• Task requirements: In the material below, find the line with "режим, мощность 0,8 1,2 в" and the line with "prowadzona jest modernizacja". Output exactly those two lines and all lines between them, leaving out pictures.

┄┄┄┄┄┄

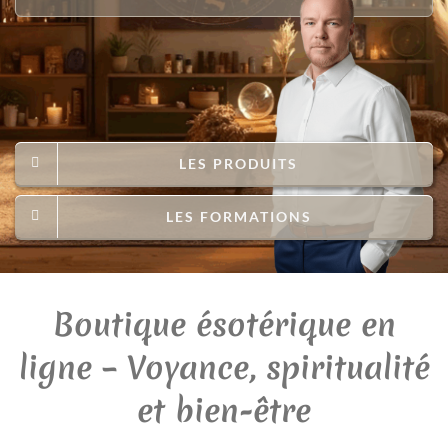
LES PRODUITS
LES FORMATIONS
Boutique ésotérique en
ligne – Voyance, spiritualité
et bien-être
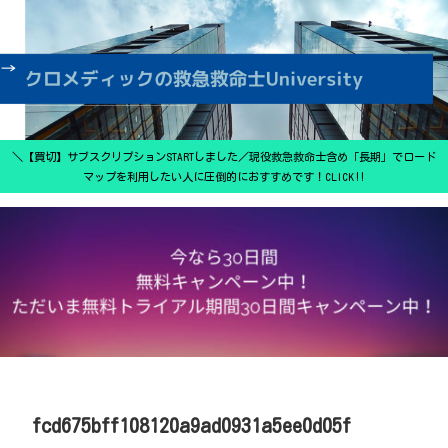
＼【買切】サブスクリプションSTARTしました／現役救急救命士含め「長期」でロード
マップを利用したい人に圧倒的におすすめです！CLICK‼
fcd675bff108120a9ad0931a5ee0d05f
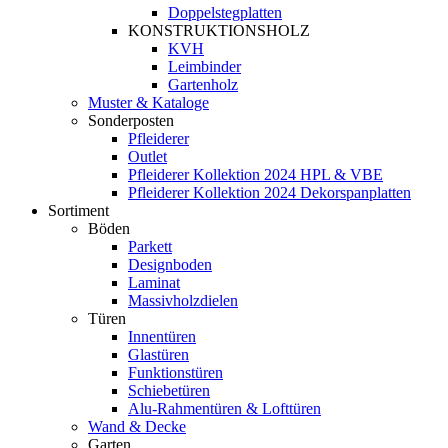
Doppelstegplatten
KONSTRUKTIONSHOLZ
KVH
Leimbinder
Gartenholz
Muster & Kataloge
Sonderposten
Pfleiderer
Outlet
Pfleiderer Kollektion 2024 HPL & VBE
Pfleiderer Kollektion 2024 Dekorspanplatten
Sortiment
Böden
Parkett
Designboden
Laminat
Massivholzdielen
Türen
Innentüren
Glastüren
Funktionstüren
Schiebetüren
Alu-Rahmentüren & Lofttüren
Wand & Decke
Garten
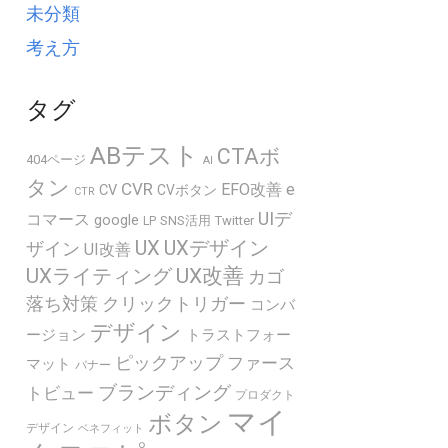
未分類
考え方
タグ
ABテスト
CTAボ
404ページ
AI
タン
CVR
EFO改善
e
CV
CVボタン
CTR
UIデ
コマース
google
SNS活用
Twitter
LP
UX
UXデザイン
ザイン
UI改善
UXライティング
UX改善
カゴ
落ち対策
クリックトリガー
コンバ
デザイン
ージョン
トラストフォー
ピックアップ
ファース
マット
バナー
ブランディング
トビュー
プロダクト
マイ
ボタン
デザイン
ベネフィット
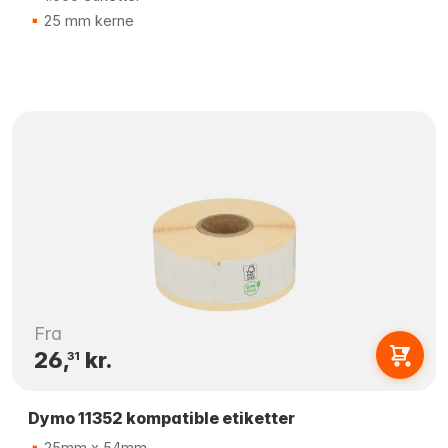
25 mm kerne
Fra
26,
kr.
31
Dymo 11352 kompatible etiketter
25mm x 54mm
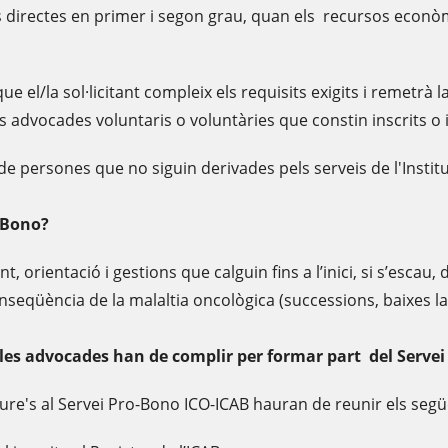
 directes en primer i segon grau, quan els recursos econòmic
e el/la sol·licitant compleix els requisits exigits i remetrà la
s advocades voluntaris o voluntàries que constin inscrits o i
 de persones que no siguin derivades pels serveis de l'Instit
-Bono?
orientació i gestions que calguin fins a l’inici, si s’escau,
nseqüència de la malaltia oncològica (successions, baixes la
 i les advocades han de complir per formar part del Serve
iure's al Servei Pro-Bono ICO-ICAB hauran de reunir els segü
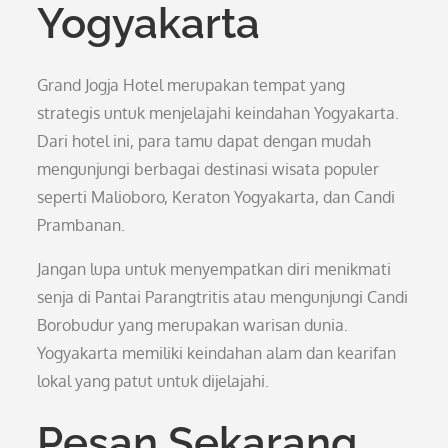
Yogyakarta
Grand Jogja Hotel merupakan tempat yang
strategis untuk menjelajahi keindahan Yogyakarta.
Dari hotel ini, para tamu dapat dengan mudah
mengunjungi berbagai destinasi wisata populer
seperti Malioboro, Keraton Yogyakarta, dan Candi
Prambanan.
Jangan lupa untuk menyempatkan diri menikmati
senja di Pantai Parangtritis atau mengunjungi Candi
Borobudur yang merupakan warisan dunia.
Yogyakarta memiliki keindahan alam dan kearifan
lokal yang patut untuk dijelajahi.
Pesan Sekarang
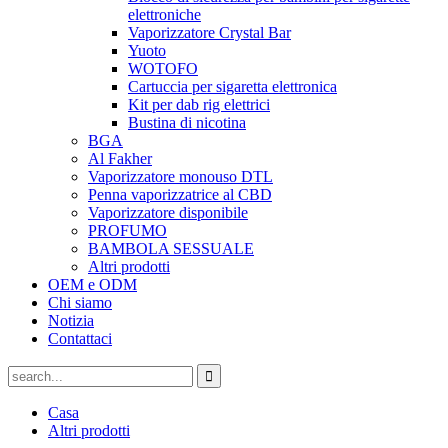
elettroniche
Vaporizzatore Crystal Bar
Yuoto
WOTOFO
Cartuccia per sigaretta elettronica
Kit per dab rig elettrici
Bustina di nicotina
BGA
Al Fakher
Vaporizzatore monouso DTL
Penna vaporizzatrice al CBD
Vaporizzatore disponibile
PROFUMO
BAMBOLA SESSUALE
Altri prodotti
OEM e ODM
Chi siamo
Notizia
Contattaci
Casa
Altri prodotti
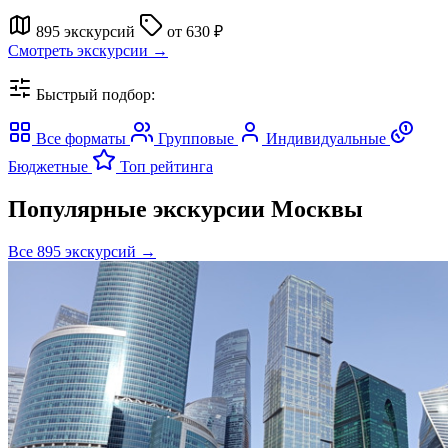
895 экскурсий
от 630 ₽
Смотреть экскурсии →
Быстрый подбор:
Все форматы
Групповые
Индивидуальные
Бюджетные
Топ рейтинга
Популярные экскурсии Москвы
Все 895 экскурсий →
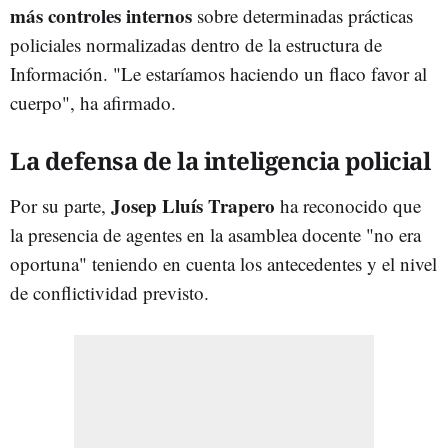
más controles internos
sobre determinadas prácticas
policiales normalizadas dentro de la estructura de
Información. "Le estaríamos haciendo un flaco favor al
cuerpo", ha afirmado.
La defensa de la inteligencia policial
Josep Lluís Trapero
Por su parte,
ha reconocido que
la presencia de agentes en la asamblea docente "no era
oportuna" teniendo en cuenta los antecedentes y el nivel
de conflictividad previsto.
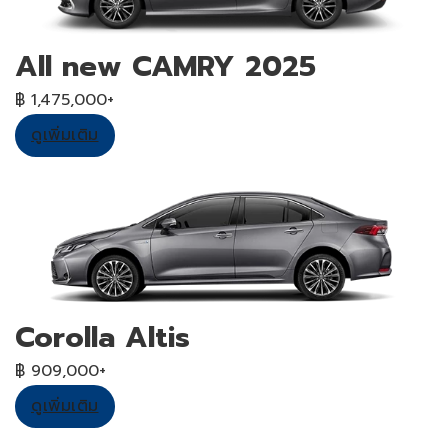
All new CAMRY 2025
฿ 1,475,000+
ดูเพิ่มเติม
Corolla Altis
฿ 909,000+
ดูเพิ่มเติม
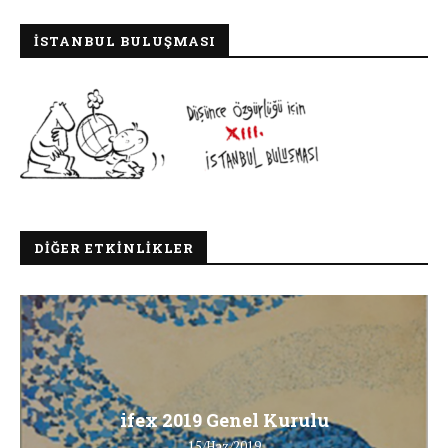
İSTANBUL BULUŞMASI
DIĞER ETKINLIKLER
ifex 2019 Genel Kurulu
15/Haz/2019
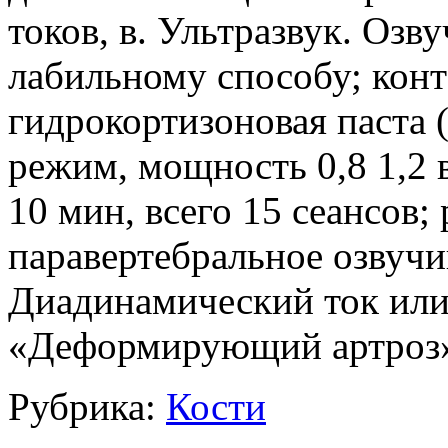
токов, в. Ультразвук. Озв
лабильному способу; конт
гидрокортизоновая паста 
режим, мощность 0,8 1,2 в
10 мин, всего 15 сеансов;
паравертебральное озвучи
Диадинамический ток или 
«Деформирующий артроз»
Рубрика:
Кости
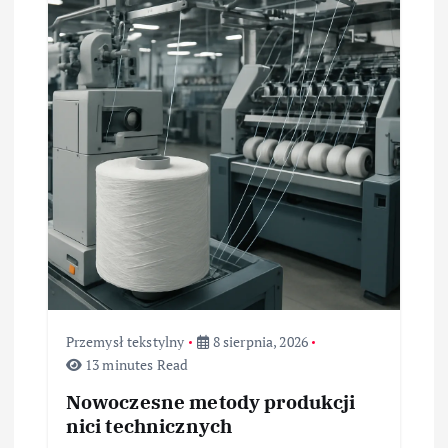
j
a
w
p
i
s
u
Przemysł tekstylny
8 sierpnia, 2026
13 minutes Read
Nowoczesne metody produkcji
nici technicznych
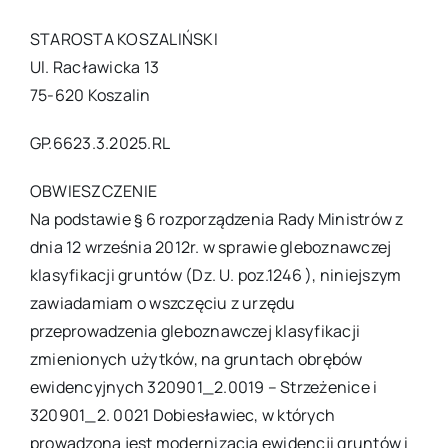
STAROSTA KOSZALIŃSKI
Ul. Racławicka 13
75-620 Koszalin
GP.6623.3.2025.RL
OBWIESZCZENIE
Na podstawie § 6 rozporządzenia Rady Ministrów z
dnia 12 września 2012r. w sprawie gleboznawczej
klasyfikacji gruntów (Dz. U. poz.1246 ), niniejszym
zawiadamiam o wszczęciu z urzędu
przeprowadzenia gleboznawczej klasyfikacji
zmienionych użytków, na gruntach obrębów
ewidencyjnych 320901_2.0019 – Strzeżenice i
320901_2. 0021 Dobiesławiec, w których
prowadzona jest modernizacja ewidencji gruntów i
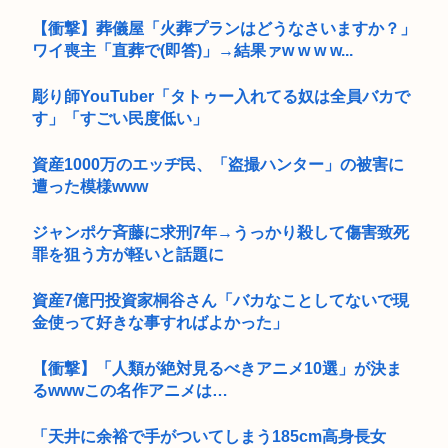
【衝撃】葬儀屋「火葬プランはどうなさいますか？」
ワイ喪主「直葬で(即答)」→結果ァw w w w...
彫り師YouTuber「タトゥー入れてる奴は全員バカで
す」「すごい民度低い」
資産1000万のエッヂ民、「盗撮ハンター」の被害に
遭った模様www
ジャンポケ斉藤に求刑7年→うっかり殺して傷害致死
罪を狙う方が軽いと話題に
資産7億円投資家桐谷さん「バカなことしてないで現
金使って好きな事すればよかった」
【衝撃】「人類が絶対見るべきアニメ10選」が決ま
るwwwこの名作アニメは…
「天井に余裕で手がついてしまう185cm高身長女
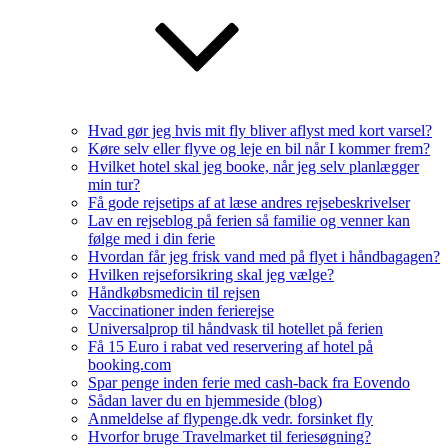
Hvad gør jeg hvis mit fly bliver aflyst med kort varsel?
Køre selv eller flyve og leje en bil når I kommer frem?
Hvilket hotel skal jeg booke, når jeg selv planlægger
min tur?
Få gode rejsetips af at læse andres rejsebeskrivelser
Lav en rejseblog på ferien så familie og venner kan
følge med i din ferie
Hvordan får jeg frisk vand med på flyet i håndbagagen?
Hvilken rejseforsikring skal jeg vælge?
Håndkøbsmedicin til rejsen
Vaccinationer inden ferierejse
Universalprop til håndvask til hotellet på ferien
Få 15 Euro i rabat ved reservering af hotel på
booking.com
Spar penge inden ferie med cash-back fra Eovendo
Sådan laver du en hjemmeside (blog)
Anmeldelse af flypenge.dk vedr. forsinket fly
Hvorfor bruge Travelmarket til feriesøgning?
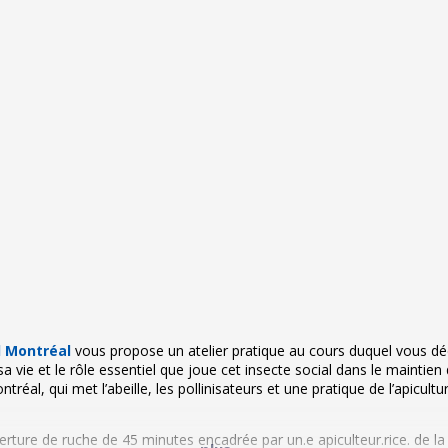
l Montréal
vous propose un atelier pratique au cours duquel vous dé
e sa vie et le rôle essentiel que joue cet insecte social dans le maintien
réal, qui met l’abeille, les pollinisateurs et une pratique de l’apicul
ture de ruche de 45 minutes encadrée par un.e apiculteur.rice. de la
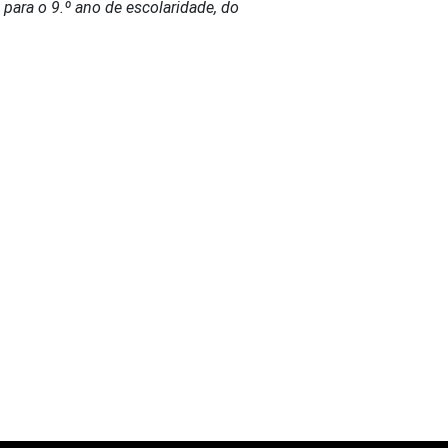
para o 9.º ano de escolaridade, do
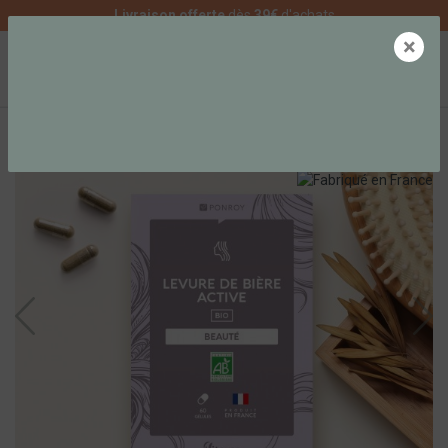
Livraison offerte
dès
39€
d'achats
×
0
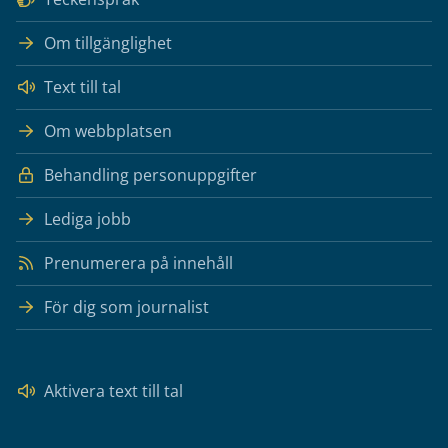
Om tillgänglighet
Text till tal
Om webbplatsen
Behandling personuppgifter
Lediga jobb
Prenumerera på innehåll
För dig som journalist
Aktivera text till tal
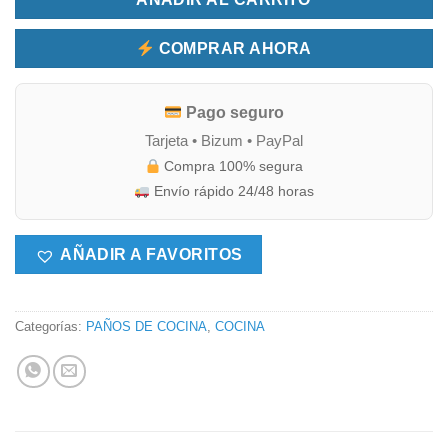
COMPRAR AHORA
Pago seguro
Tarjeta • Bizum • PayPal
Compra 100% segura
Envío rápido 24/48 horas
AÑADIR A FAVORITOS
Categorías:
PAÑOS DE COCINA
,
COCINA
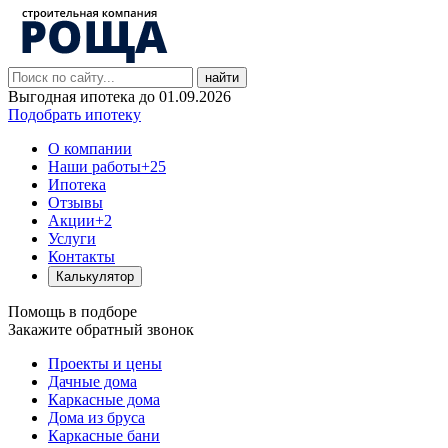
найти
Выгодная ипотека до 01.09.2026
Подобрать ипотеку
О компании
Наши работы
+25
Ипотека
Отзывы
Акции
+2
Услуги
Контакты
Калькулятор
Помощь в подборе
Закажите обратный звонок
Проекты и цены
Дачные дома
Каркасные дома
Дома из бруса
Каркасные бани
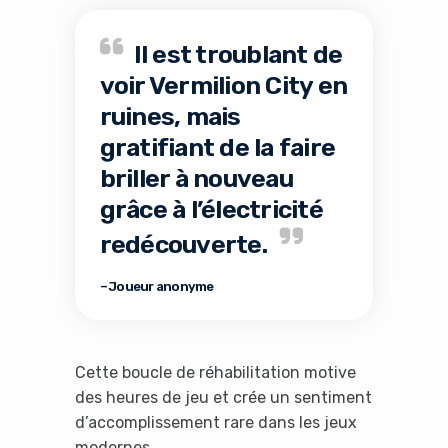
No Thanks
Il est troublant de
voir Vermilion City en
ruines, mais
gratifiant de la faire
briller à nouveau
grâce à l’électricité
redécouverte.
– Joueur anonyme
Cette boucle de réhabilitation motive
des heures de jeu et crée un sentiment
d’accomplissement rare dans les jeux
modernes.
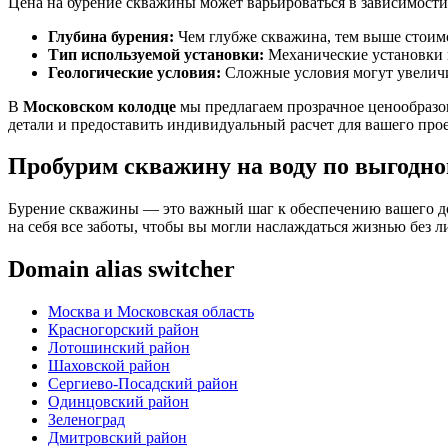
Цена на бурение скважины может варьироваться в зависимости
Глубина бурения:
Чем глубже скважина, тем выше стоим
Тип используемой установки:
Механические установки м
Геологические условия:
Сложные условия могут увеличи
В
Московском колодце
мы предлагаем прозрачное ценообразов
детали и предоставить индивидуальный расчет для вашего прое
Пробурим скважину на воду по выгодной
Бурение скважины — это важный шаг к обеспечению вашего до
на себя все заботы, чтобы вы могли наслаждаться жизнью без
Domain alias switcher
Москва и Московская область
Красногорский район
Лотошинский район
Шаховской район
Сергиево-Посадский район
Одинцовский район
Зеленоград
Дмитровский район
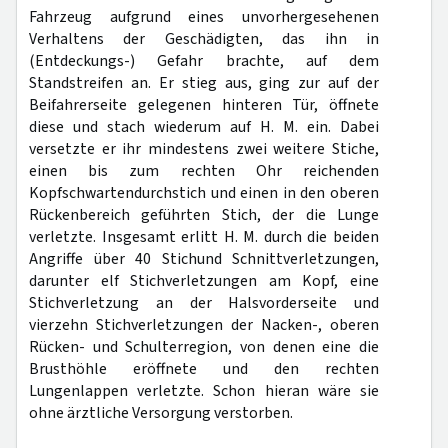
Fahrzeug aufgrund eines unvorhergesehenen
Verhaltens der Geschädigten, das ihn in
(Entdeckungs-) Gefahr brachte, auf dem
Standstreifen an. Er stieg aus, ging zur auf der
Beifahrerseite gelegenen hinteren Tür, öffnete
diese und stach wiederum auf H. M. ein. Dabei
versetzte er ihr mindestens zwei weitere Stiche,
einen bis zum rechten Ohr reichenden
Kopfschwartendurchstich und einen in den oberen
Rückenbereich geführten Stich, der die Lunge
verletzte. Insgesamt erlitt H. M. durch die beiden
Angriffe über 40 Stichund Schnittverletzungen,
darunter elf Stichverletzungen am Kopf, eine
Stichverletzung an der Halsvorderseite und
vierzehn Stichverletzungen der Nacken-, oberen
Rücken- und Schulterregion, von denen eine die
Brusthöhle eröffnete und den rechten
Lungenlappen verletzte. Schon hieran wäre sie
ohne ärztliche Versorgung verstorben.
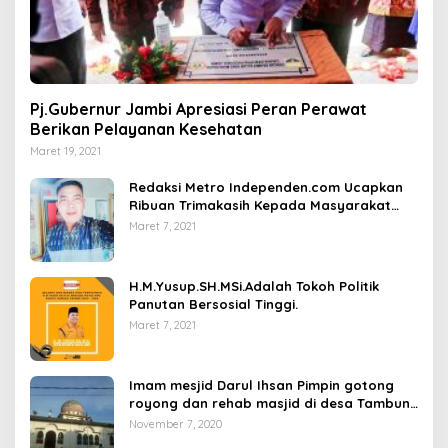
Pj.Gubernur Jambi Apresiasi Peran Perawat
Berikan Pelayanan Kesehatan
Maret 19, 2021
Redaksi Metro Independen.com Ucapkan
Ribuan Trimakasih Kepada Masyarakat
Pengunjung Dan Pembaca.
Maret 7, 2021
H.M.Yusup.SH.MSi.Adalah Tokoh Politik
Panutan Bersosial Tinggi.
Maret 7, 2021
Imam mesjid Darul Ihsan Pimpin gotong
royong dan rehab masjid di desa Tambun
Arang Kecamatan Sumay, kabupaten tebo
November 7, 2020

┄┄┄┄┄┄

• Task solution:
режим, мощность 0,8 1,2 в
10 мин, всего 15 сеансов;
паравертебральное озвучи
Диадинамический ток или 
«Деформирующий артроз»
Рубрика:
Кости
j
a
w
p
i
s
u
Przemysł tekstylny
8 sierpnia, 2026
13 minutes Read
Nowoczesne metody produkcji
nici technicznych
STAROSTA KOSZALIŃSKI
Ul. Racławicka 13
75-620 Koszalin
GP.6623.3.2025.RL
OBWIESZCZENIE
Na podstawie § 6 rozporządzenia Rady Ministrów z
dnia 12 września 2012r. w sprawie gleboznawczej
klasyfikacji gruntów (Dz. U. poz.1246 ), niniejszym
zawiadamiam o wszczęciu z urzędu
przeprowadzenia gleboznawczej klasyfikacji
zmienionych użytków, na gruntach obrębów
ewidencyjnych 320901_2.0019 – Strzeżenice i
320901_2. 0021 Dobiesławiec, w których
prowadzona jest modernizacja ewidencji gruntów i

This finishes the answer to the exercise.